Storms and Confidence
Storms and ConfidencePrioritize...
When you've completed this section, you should be able to:
- Evaluate the confidence levels linking global warming to various types of extreme weather events.
- Explain the complexities involved in attributing climate change impacts to shorter-lived phenomena, such as tornadoes and hurricanes.
Read...
While trends in extreme heat, cold episodes, and heavy rainfall have shown some global variation, scientists are confident that global warming significantly influences these patterns. However, determining how global warming impacts smaller-scale or short-lived storms—like hurricanes (tropical cyclones), mid-latitude low-pressure systems (extratropical cyclones), and severe thunderstorms (convective storms)—is more complex.
The figure below provides a sense of the certainty levels regarding links between global warming and different types of extreme weather events. Those toward the upper right of the graph represent trends with higher confidence in their connection to global warming, while those in the bottom left indicate areas with less certainty. Notably, the graph includes "extreme rainfall" but not "flooding" as a separate category. Trends in flooding are highly localized, influenced by factors such as urbanization, which affects water absorption and drainage into nearby streams and rivers. Poor urban planning, for instance, can lead to increased flooding regardless of trends in heavy rainfall. This means that while global warming may influence extreme rainfall, local land-use changes often play a major role in determining flooding outcomes, making it challenging to link flooding trends directly to climate-driven changes in rainfall.
Interest in the links between global warming and extreme storms like hurricanes, severe thunderstorms, or tornadoes is high. However, there’s less certainty in understanding these connections. Let’s focus on tornadoes and tropical cyclones (hurricanes), since they’re often in the spotlight. Part of the challenge with linking these storms to global warming is the relatively short period of quality observations we have of them.
For instance, while the number of strong tornadoes in the U.S. hasn’t shifted much since 1950, the frequency of weak tornadoes has risen significantly (see the graph below). Is this increase due to global warming? Probably not. Instead, the rise is largely due to improved storm detection with the introduction of NEXRAD Doppler radar in the early 1990s, which allows for more accurate tracking of storms that might produce tornadoes. Prior to advanced radar, only tornadoes easily observed and reported from the ground were included in the records—meaning in parts of the central U.S. where much of the landscape is dominated by acres and acres of crops instead of humans, weaker tornadoes likely went undetected and/or reported!
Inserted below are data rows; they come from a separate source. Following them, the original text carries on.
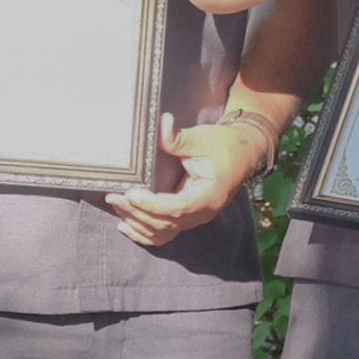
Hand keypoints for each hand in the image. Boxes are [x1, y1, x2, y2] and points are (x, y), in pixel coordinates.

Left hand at [105, 113, 262, 247]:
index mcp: (208, 195)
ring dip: (137, 222)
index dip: (150, 204)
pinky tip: (126, 224)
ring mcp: (196, 218)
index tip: (130, 193)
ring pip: (162, 233)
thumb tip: (160, 124)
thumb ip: (178, 137)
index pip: (175, 208)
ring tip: (116, 204)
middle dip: (136, 211)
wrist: (244, 153)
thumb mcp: (202, 138)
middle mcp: (203, 213)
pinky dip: (144, 233)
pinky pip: (165, 234)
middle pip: (164, 223)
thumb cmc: (224, 145)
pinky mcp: (189, 217)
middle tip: (114, 195)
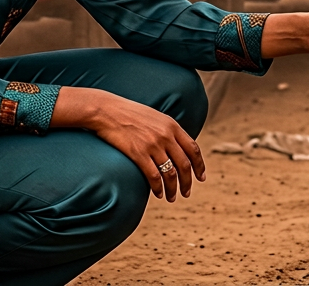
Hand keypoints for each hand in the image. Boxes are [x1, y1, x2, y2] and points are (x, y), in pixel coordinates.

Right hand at [75, 90, 204, 201]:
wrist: (107, 111)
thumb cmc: (129, 114)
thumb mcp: (155, 117)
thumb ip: (168, 131)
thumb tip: (178, 148)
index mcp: (172, 126)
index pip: (193, 149)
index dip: (199, 165)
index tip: (201, 177)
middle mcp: (166, 136)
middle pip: (184, 164)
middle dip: (187, 182)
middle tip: (186, 193)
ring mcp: (153, 145)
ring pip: (170, 173)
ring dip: (173, 189)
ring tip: (172, 198)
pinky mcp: (138, 153)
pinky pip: (154, 176)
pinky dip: (158, 188)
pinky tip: (157, 194)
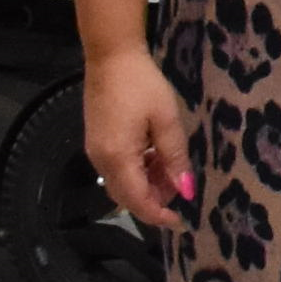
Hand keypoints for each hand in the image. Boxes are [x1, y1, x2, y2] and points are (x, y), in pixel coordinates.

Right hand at [83, 47, 193, 232]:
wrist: (111, 58)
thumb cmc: (143, 86)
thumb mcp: (166, 121)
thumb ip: (174, 157)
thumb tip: (185, 189)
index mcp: (117, 158)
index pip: (137, 201)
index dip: (159, 215)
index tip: (182, 223)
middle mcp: (101, 161)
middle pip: (127, 196)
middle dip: (155, 200)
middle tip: (183, 190)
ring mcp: (95, 152)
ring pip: (122, 184)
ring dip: (148, 185)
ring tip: (173, 171)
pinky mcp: (97, 142)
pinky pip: (118, 169)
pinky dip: (138, 171)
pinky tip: (157, 158)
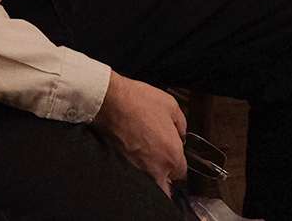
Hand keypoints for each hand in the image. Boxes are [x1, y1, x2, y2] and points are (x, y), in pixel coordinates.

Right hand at [92, 72, 185, 195]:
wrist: (110, 102)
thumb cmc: (137, 102)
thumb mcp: (170, 105)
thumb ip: (181, 124)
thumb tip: (180, 133)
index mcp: (171, 155)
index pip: (181, 173)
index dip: (177, 163)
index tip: (172, 157)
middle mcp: (155, 168)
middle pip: (166, 189)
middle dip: (164, 178)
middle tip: (160, 164)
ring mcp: (137, 170)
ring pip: (148, 187)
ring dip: (150, 178)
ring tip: (145, 160)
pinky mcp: (121, 168)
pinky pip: (132, 178)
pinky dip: (134, 173)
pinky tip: (132, 158)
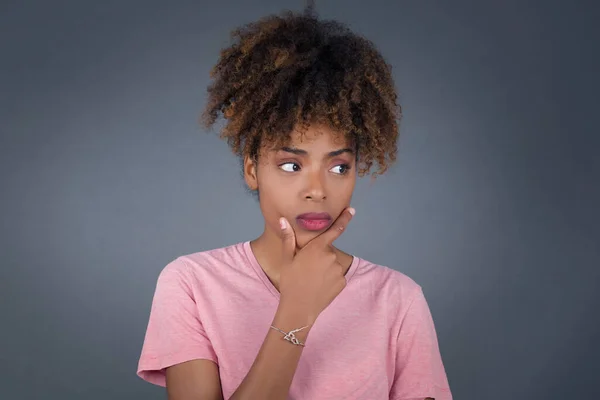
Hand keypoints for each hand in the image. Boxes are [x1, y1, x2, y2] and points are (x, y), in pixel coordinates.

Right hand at [276, 207, 355, 324]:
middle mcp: (331, 257)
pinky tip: (318, 286)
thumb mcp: (287, 259)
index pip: (335, 229)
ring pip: (332, 264)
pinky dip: (329, 279)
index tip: (352, 210)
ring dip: (325, 268)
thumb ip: (288, 238)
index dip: (345, 218)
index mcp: (318, 248)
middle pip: (327, 251)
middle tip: (306, 268)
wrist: (299, 308)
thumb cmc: (290, 281)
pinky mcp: (342, 282)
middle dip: (319, 256)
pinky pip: (337, 276)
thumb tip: (283, 220)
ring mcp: (339, 270)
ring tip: (311, 279)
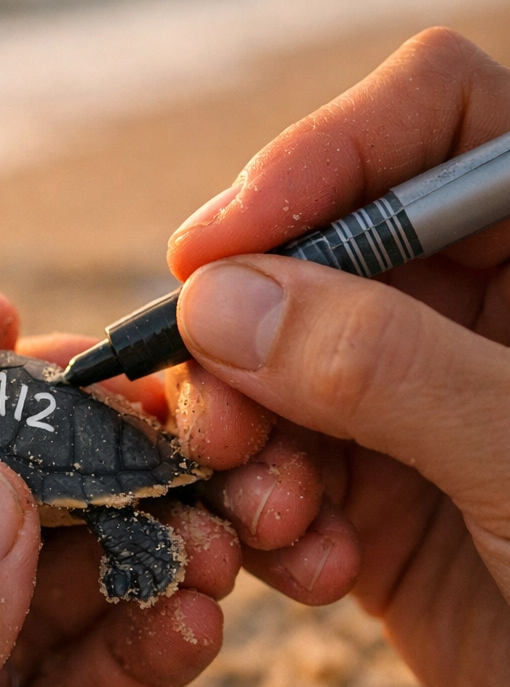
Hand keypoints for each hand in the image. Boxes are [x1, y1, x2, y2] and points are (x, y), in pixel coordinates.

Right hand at [167, 27, 509, 686]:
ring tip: (271, 519)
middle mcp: (469, 308)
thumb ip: (383, 365)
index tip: (216, 247)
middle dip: (244, 344)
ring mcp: (408, 399)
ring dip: (247, 447)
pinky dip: (268, 519)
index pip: (428, 119)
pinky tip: (312, 567)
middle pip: (310, 258)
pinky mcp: (367, 489)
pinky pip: (274, 469)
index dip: (318, 159)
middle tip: (220, 422)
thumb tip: (219, 302)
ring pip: (268, 373)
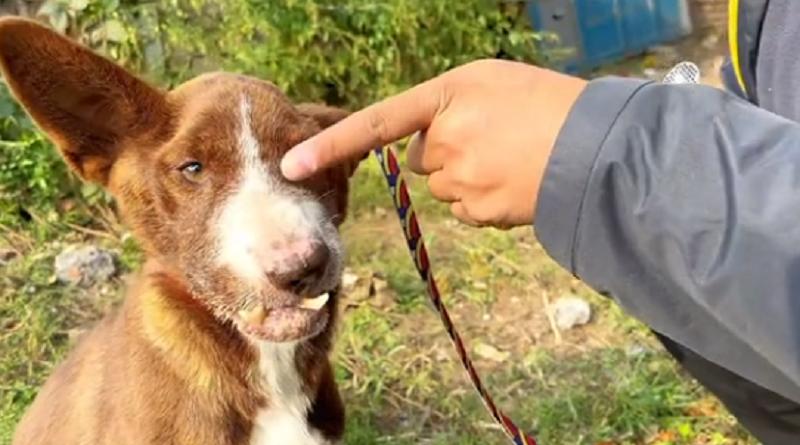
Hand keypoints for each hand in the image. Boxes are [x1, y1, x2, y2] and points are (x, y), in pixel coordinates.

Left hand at [281, 59, 585, 227]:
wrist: (594, 147)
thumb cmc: (545, 104)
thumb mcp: (491, 83)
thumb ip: (445, 107)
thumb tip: (421, 150)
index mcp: (447, 98)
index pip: (377, 123)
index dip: (332, 144)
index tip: (291, 164)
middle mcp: (446, 141)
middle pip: (422, 158)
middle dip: (445, 151)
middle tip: (492, 138)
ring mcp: (461, 181)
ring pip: (443, 185)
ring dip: (466, 175)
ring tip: (510, 159)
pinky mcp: (478, 212)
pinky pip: (464, 208)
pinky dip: (482, 199)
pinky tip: (513, 182)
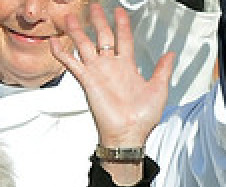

A similar story applies to tropical cyclones. From 1980 to 2017, hurricanes dominated the list of costliest U.S. weather disasters (credit: NCEI), underscoring their substantial societal impact. But is this impact due to human-induced warming making hurricanes more frequent or intense? It’s complicated. Reliable observations only go back to the 1970s when global satellite coverage began; prior to that, storms that didn’t make landfall or encounter ships often went unrecorded. Adjusting for this, the data suggest the overall number of tropical cyclones worldwide has changed very little with warming, although a higher percentage of hurricanes are reaching extreme strength (sustained winds over 110 mph). Still, the rise in hurricane damage appears to be driven more by increased coastal development—more people and infrastructure to be affected—than by warming itself.
Yet, some trends consistent with global warming are evident. For instance, rising sea levels amplify coastal flooding during tropical cyclones. Also, the areas where tropical cyclones develop are expanding, and these storms are reaching peak intensities farther from the equator than a few decades ago.